What is it with film critics?!? I first presented this post in 2021.
I strongly believe in science, especially when it comes to dealing with major issues such as global pandemics and climate change. But when I watch a movie, primarily in two of my favorite genres—disaster films and sci-fi—I’m doing it to escape from reality for a couple of hours, and I’m not particularly concerned with whether the scientific aspects of the story are entirely accurate. So I am rather pissed off when some of my favorite movies are panned by film critics and scientists alike for their “bad science.” Come on, folks, it is just a story! Our 3% brains should function enough to know the difference between truth and fiction.
WORST OF THE WORST?
The 2003 “science fiction/disaster film,” The Core, tops many lists of “bad science” films. Heck, in a poll taken of hundreds of scientists about bad sci-fi films, The Core was voted the worst. But did I care? Nope. I still watch it every couple of years, and I’m never bothered by the “bad science.” (See my post, “Guilty Pleasures: The Core.”) It has a solid cast (Hilary Swank, Aaron Eckhart, Stanley Tucci, Bruce Greenwood), and almost non-stop action. So what’s the problem?
Well, beginning with the improbable crash landing of the space shuttle in the Los Angeles River basin (I guess that’s “bad technology”), just about everything, according to the Goliath website article, “13 Sci-Fi Movies That Completely Ignore Science.” In the story the Earth’s core has stopped spinning, and the plan is to drill to the center of the planet and kick-start it by way of nuclear blasts, before our world becomes toast. They build a ship made of “unobtanium” (I’m not making that up!) to get there.
So, the bad science: there is no way the ship could maintain radio communication with the surface, and the pressure that far down would crush such a vessel like an eggshell. And that’s only the beginning. But I ask you: did you know those two things? I didn’t. And even if I had an inkling of those factoids, I would have written it off to the ship being constructed of that magical element, unobtanium. I just enjoyed the story.
LADY LIBERTY HAS FROSTBITE
A notch behind The Core for “bad science” is the 2004 “climate science fiction disaster film,” The Day After Tomorrow, starring Dennis Quaid, Jake Gyllenhaal, and Ian Holm, among others. The fact that it grossed over half a billion dollars (The Core was a box-office bomb) meant that a lot of folks were exposed to “bad science,” but somehow the Earth survived.
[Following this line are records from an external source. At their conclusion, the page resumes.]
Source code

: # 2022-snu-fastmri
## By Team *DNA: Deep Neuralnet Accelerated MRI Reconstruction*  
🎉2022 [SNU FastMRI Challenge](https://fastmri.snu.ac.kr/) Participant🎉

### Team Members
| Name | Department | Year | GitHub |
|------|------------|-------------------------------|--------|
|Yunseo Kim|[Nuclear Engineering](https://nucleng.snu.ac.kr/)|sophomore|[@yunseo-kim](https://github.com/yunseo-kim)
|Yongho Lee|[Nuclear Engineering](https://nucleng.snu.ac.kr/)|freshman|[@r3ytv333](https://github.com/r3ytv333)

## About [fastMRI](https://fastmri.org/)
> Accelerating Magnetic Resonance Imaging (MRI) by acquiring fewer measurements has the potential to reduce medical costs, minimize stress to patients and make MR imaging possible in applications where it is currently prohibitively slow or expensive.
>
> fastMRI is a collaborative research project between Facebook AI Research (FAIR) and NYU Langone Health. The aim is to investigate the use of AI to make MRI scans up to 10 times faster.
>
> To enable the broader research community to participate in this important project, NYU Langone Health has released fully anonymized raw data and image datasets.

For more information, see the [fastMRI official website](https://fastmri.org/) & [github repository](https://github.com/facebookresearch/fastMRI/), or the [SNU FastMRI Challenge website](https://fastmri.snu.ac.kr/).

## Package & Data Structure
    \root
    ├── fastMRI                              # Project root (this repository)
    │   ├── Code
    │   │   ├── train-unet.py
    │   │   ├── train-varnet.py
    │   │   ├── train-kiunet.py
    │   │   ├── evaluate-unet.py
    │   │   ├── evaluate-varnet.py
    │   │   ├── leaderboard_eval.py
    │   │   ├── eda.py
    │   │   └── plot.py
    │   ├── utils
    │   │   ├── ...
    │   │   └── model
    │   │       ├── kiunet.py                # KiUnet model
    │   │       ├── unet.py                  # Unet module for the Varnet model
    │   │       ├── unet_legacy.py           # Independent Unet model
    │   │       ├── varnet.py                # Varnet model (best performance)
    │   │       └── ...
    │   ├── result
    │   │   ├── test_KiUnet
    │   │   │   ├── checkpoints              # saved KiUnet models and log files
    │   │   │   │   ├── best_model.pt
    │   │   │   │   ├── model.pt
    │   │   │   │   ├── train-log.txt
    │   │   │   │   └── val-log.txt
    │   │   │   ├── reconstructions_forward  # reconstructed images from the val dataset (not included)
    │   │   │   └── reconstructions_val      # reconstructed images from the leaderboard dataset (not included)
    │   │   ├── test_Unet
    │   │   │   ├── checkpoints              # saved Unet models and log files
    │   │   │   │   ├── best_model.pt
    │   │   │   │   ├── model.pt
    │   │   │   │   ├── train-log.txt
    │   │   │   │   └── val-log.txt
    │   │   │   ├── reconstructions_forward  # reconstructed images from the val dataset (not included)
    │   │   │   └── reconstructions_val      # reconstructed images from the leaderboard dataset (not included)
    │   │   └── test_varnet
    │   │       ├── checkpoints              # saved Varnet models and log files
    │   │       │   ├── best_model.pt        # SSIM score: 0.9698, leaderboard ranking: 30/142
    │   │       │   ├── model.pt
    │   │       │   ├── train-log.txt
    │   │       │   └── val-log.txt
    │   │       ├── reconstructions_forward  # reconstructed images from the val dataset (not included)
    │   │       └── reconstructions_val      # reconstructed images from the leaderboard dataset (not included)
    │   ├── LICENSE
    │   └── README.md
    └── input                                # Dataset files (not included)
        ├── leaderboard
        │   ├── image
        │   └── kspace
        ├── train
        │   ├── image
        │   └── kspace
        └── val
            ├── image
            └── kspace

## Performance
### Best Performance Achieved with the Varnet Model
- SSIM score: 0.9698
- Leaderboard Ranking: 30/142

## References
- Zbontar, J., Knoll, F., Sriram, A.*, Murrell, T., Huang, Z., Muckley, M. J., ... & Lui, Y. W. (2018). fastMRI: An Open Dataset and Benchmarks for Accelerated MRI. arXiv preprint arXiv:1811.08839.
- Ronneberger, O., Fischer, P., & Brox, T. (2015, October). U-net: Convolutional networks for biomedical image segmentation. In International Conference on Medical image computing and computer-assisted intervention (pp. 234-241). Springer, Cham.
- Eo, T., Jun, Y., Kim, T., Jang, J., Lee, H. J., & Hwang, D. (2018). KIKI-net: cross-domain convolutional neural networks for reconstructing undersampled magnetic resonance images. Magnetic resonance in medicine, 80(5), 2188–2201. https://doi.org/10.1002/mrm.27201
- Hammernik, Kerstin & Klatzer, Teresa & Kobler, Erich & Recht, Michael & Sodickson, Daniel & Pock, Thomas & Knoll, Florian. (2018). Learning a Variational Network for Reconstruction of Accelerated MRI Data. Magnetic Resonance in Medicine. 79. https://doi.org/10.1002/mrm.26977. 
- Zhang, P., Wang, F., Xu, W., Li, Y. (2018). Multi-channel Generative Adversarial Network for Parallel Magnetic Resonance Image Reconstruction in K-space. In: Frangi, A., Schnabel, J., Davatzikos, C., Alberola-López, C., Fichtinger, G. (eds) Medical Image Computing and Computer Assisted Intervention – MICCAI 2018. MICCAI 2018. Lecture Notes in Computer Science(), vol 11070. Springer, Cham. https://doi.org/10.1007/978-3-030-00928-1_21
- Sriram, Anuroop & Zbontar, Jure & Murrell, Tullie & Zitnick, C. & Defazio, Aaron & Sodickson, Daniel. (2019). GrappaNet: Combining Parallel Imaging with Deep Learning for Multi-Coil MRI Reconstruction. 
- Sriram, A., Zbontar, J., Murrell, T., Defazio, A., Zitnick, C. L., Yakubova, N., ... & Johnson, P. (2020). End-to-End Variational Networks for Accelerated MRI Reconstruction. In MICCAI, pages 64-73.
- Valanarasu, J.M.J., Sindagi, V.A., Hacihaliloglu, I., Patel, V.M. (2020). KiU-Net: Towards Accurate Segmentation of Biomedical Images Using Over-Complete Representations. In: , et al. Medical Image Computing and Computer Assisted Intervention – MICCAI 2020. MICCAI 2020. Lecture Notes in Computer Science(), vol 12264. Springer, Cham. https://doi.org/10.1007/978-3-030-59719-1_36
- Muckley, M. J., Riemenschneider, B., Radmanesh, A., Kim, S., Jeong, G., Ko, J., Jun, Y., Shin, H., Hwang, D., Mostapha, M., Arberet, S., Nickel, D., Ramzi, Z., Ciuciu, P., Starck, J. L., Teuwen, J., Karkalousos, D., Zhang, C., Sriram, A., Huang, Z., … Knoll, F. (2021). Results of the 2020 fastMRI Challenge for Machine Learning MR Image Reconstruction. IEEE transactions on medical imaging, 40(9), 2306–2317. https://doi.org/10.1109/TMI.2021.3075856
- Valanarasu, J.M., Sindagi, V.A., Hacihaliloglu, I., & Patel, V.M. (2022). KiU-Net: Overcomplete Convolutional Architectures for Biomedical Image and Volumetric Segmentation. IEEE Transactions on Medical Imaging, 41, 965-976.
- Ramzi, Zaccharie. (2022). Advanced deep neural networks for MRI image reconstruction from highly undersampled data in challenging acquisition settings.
The Goliath article succinctly describes The Day After Tomorrow in this sentence: “Global warming basically bitch-slaps New York into a new ice age overnight.” It also stated that the film portrayed right-wing politicians dismissing climate change as a liberal hoax. At least they got that correct, ya think?
Sure, just about everything relevant to climate change is over the top in this film. One paleo-climatologist wrote that The Day After Tomorrow “…is to climate science as Frankenstein is to heart transplant surgery.” Ouch! Another reviewer called it “…a great movie and lousy science.” Yahoo Movies included it as one of its top-ten scientifically inaccurate films.
And so on, but you get the point. I could say more about this film, which is one of my absolute favorites. But it occurred to me that I have yet to write about it, so that will be rectified next week.
To reiterate what I said at the start of this post: with some movies you need to ignore the so-called “bad science” and just enjoy the story. That’s what I intend to keep on doing.
Hey, Mike. Just recently enjoyed a “science gone amok” movie called “Life.” Though heavily influenced by “Alien,” it was still enjoyable as a modern cautionary tale. Astronauts in a space station experimenting with soil samples from Mars. Worth seeing.
I’ll have to check it out, Dennis. Thanks!
Thanks, Mike, for reminding me of two “bad science” movies I enjoy. Sometime, we need to turn off our logical minds and simply have a little fun. I have watched both of these movies so often I can now come into either of them at any point and leave at any point and enjoy the time spent.
Plausible or not, I like seeing the space shuttle thundering over the sports stadium, and the look on the construction worker’s face when it comes to a stop behind him in the LA river. And having Stanley Tucci’s character get what he deserves as he’s coming to realize what a jerk he is, well, that’s fun too.
While others might disagree, the most annoying thing for me in either of these movies was the “cancer kid” subplot in “The Day After Tomorrow.” Aside from having more makeup on the poor boy than a China doll, they expect us to believe he will continue receiving his radiation and chemo treatments in a refugee camp in Mexico while the rest of the world is falling apart. Can you say “unobtanium?”
I can say “unobtanium,” Kate. I can also say who cares about bad science? Enjoy the movies!